Murtaza Haider of Ted Ryerson Unversity School of Management said, "geography professor at UCLA using spatial analysis to determine the hiding place of bin Laden."
A number of biological models can be very useful in finding bin Laden.
First called the theory of distance decay (DD). This theory describes the effect of cultural distance or spatial interaction. The possibility of finding other animals decreased exponentially when going further from their homes.
Both called island biogeography (IB), this theory refers to the area of habitat surrounded by areas that can not be habitable.
Through the second way, information about a particular animal will be narrowed in the animal can be found.
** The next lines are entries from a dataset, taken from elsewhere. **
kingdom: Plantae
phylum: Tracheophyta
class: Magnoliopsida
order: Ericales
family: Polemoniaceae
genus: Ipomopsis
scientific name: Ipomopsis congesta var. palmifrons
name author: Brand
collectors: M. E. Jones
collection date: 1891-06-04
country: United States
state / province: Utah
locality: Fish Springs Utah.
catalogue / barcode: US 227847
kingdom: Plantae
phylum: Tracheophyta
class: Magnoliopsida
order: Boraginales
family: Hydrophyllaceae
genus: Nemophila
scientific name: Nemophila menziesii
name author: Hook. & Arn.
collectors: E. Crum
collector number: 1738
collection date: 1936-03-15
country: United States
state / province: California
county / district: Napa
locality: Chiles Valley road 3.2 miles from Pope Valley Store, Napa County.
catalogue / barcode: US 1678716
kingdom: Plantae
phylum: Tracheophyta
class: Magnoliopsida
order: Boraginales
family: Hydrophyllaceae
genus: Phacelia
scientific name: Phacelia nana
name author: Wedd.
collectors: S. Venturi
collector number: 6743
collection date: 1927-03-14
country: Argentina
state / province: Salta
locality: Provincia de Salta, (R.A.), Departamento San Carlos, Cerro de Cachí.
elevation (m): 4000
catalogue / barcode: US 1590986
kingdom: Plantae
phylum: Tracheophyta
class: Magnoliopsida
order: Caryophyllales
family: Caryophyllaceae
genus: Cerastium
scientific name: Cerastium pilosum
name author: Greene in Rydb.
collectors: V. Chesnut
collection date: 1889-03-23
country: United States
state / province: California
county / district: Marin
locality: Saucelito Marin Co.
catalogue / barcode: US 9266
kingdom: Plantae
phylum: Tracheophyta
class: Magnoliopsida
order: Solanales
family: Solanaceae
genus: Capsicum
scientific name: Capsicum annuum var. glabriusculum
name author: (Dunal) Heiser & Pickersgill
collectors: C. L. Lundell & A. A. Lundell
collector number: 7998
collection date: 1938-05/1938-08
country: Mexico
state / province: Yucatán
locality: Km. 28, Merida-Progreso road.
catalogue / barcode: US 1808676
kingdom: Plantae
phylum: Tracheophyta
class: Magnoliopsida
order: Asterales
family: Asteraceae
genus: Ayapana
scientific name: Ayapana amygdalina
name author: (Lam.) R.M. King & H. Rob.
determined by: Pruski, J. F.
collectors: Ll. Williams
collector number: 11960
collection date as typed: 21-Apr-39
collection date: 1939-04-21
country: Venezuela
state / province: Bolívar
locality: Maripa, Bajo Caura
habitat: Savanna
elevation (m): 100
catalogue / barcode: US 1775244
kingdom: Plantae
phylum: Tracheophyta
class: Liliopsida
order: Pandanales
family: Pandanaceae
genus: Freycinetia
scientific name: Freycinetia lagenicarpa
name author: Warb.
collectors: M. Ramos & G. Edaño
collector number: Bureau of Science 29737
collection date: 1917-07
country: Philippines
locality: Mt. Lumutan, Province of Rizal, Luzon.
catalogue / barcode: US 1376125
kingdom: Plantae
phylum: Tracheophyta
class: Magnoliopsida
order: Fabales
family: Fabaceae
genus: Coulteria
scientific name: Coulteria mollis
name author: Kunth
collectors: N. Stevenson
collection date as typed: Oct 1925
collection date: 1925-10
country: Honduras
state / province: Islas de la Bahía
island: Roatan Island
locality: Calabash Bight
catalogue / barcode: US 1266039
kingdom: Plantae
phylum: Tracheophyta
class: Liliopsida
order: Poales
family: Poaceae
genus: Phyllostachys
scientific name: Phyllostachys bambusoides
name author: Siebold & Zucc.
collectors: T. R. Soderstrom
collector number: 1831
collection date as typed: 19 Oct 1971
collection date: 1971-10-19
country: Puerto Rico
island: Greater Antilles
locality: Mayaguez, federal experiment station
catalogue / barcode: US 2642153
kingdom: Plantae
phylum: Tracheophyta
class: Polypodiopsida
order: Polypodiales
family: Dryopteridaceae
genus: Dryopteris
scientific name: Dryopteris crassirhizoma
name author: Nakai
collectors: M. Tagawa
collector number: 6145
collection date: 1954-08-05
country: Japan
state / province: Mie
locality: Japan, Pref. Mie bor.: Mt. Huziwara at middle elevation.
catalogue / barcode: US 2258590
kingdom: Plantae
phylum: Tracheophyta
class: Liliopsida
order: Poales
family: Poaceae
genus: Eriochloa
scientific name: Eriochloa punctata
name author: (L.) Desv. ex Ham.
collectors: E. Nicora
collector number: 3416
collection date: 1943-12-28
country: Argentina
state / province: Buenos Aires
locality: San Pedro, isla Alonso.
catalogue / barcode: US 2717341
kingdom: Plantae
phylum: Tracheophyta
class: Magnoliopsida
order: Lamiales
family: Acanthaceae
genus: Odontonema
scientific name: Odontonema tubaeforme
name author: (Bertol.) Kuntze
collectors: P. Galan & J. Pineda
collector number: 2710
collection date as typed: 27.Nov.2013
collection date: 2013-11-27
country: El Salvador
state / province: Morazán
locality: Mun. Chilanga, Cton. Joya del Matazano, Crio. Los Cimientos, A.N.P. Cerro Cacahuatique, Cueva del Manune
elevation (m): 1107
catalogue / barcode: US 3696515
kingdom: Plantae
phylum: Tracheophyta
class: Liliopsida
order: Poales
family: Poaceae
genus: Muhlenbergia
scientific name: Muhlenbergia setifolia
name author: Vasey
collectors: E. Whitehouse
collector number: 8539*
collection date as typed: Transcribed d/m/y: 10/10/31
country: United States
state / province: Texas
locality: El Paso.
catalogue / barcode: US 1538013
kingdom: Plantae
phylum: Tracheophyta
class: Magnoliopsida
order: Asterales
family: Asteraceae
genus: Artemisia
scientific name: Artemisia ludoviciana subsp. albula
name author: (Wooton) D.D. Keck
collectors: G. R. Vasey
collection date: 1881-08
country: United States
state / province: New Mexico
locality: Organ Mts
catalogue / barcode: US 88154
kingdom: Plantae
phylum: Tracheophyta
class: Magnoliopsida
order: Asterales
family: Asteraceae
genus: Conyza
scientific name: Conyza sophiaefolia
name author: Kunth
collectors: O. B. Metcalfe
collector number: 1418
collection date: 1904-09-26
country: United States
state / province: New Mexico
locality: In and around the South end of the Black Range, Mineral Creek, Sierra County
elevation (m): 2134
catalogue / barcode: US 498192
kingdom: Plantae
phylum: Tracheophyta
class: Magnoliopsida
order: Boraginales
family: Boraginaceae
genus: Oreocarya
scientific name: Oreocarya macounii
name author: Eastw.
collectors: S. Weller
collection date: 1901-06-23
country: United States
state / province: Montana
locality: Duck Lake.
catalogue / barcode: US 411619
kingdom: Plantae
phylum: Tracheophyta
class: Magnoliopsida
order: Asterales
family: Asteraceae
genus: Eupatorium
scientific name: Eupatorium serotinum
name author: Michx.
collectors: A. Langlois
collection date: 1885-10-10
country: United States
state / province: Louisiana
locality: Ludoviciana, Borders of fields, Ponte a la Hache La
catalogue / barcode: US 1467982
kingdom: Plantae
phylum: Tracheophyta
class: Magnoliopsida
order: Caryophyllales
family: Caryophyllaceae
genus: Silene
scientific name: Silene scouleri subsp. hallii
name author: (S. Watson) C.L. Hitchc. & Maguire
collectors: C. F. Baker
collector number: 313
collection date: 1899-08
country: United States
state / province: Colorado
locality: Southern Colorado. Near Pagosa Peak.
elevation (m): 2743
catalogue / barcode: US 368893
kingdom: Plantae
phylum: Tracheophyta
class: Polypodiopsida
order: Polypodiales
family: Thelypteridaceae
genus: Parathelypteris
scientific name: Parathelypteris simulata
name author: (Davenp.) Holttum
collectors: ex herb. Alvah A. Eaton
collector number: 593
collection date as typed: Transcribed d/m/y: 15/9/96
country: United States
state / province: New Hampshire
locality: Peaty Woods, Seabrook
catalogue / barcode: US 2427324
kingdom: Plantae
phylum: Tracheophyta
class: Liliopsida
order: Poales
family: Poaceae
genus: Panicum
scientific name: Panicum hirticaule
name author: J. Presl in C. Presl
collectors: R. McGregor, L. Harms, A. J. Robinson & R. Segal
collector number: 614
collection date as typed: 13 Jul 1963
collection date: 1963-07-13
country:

Through DD, bin Laden is known will not go far from the last place he was known. Through the IB, bin Laden is known to most likely be found in big cities.
Rock Phone
Osama bin Laden is allegedly hiding in a cave in the mountains of Afghanistan or Pakistan. U.S. Army plans to buy an innovative communication system called Rock Phone.
This device can penetrate caves, tunnels, mines and large building structures that can not be penetrated by radio frequency. This allows soldiers to talk to each other from under the ground when it approached the most wanted leaders.
Providers of these devices, Ultra Electron, also supplying U.S. troops with a special explosive device that is named MI-RAMS. This device is capable of transmitting signals over a stone or earth to detonate bombs remotely. To that end, the U.S. spent U.S. $ 5.7 million (USD 48.8 billion).